しかし、だからといって、闇雲に増税をして、価格を大幅に引き上げてしまうと、大量のたばこ離れを招き、結果として減収してしまう事態になりかねません。事実、たばこの販売数量は、1996年の3,4836億本をピークに、現在では1,300億本まで減少しています。

このため、たばこ税の増税を繰り返しているにもかかわらず、この20年間だけでも、たばこ税の税収自体は、1998年が2.18兆円、2008年が2.12兆円、2018年が1.98兆円と、2兆円を挟んでほぼ横ばいで推移しています。

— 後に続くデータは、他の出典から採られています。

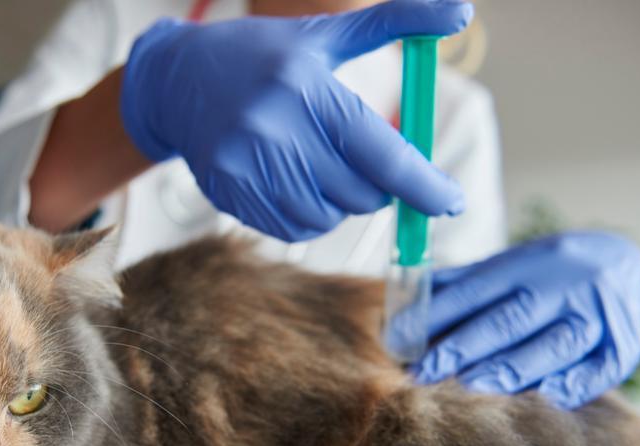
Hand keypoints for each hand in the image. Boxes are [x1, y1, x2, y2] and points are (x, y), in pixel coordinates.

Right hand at [119, 0, 472, 241]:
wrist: (177, 81)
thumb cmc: (263, 55)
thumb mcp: (326, 34)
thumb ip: (396, 21)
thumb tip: (462, 12)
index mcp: (307, 86)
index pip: (382, 153)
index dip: (424, 185)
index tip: (452, 200)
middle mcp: (275, 127)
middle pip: (361, 193)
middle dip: (378, 187)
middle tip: (367, 163)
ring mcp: (247, 164)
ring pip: (329, 217)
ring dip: (342, 203)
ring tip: (324, 168)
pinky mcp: (229, 191)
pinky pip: (293, 229)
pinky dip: (310, 217)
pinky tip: (298, 184)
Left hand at [413, 231, 639, 408]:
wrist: (626, 261)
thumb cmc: (548, 273)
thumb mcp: (509, 266)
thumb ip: (461, 283)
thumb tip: (402, 298)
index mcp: (526, 264)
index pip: (475, 291)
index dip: (436, 315)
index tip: (400, 339)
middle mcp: (562, 285)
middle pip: (510, 319)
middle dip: (464, 348)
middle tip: (425, 372)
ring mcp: (597, 313)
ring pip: (554, 343)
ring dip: (514, 368)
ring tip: (474, 388)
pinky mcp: (625, 342)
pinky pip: (602, 366)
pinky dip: (576, 383)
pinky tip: (548, 397)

つまり、たばこ離れが顕著な今の時代にあっては、過剰な増税をすれば、急速なたばこ離れを誘発してしまい、結果的に2兆円の税収を維持できなくなるというジレンマを国は抱えているのです。こうした事態を回避し、安定的な税収を確保するために、将来的には、愛煙家を刺激するような大幅な増税は避けて、緩やかな増税を繰り返すのではないかと考えられます。1,000円超の銘柄が主流になる日が到来するのも、そう遠くないことかもしれません。

たばこの値上げと税率の関係:まとめ

たばこの価格を考えるうえで、税金と切り離して考えることはできません。近年のたばこの価格高騰は、専らたばこ税や消費税の増税に起因しています。年に2兆円もの税収があるたばこ税は、それだけ国にとって貴重な収入源なのです。

一方、健康問題や嫌煙家の増加といった、たばこ離れを促進する動きが世の中の彗星となっている今日、この先たばこの販売本数の低下は避けられない状況にあります。つまり、財源を維持するためには、将来にわたり段階的なたばこ税の増税は不可避なのです。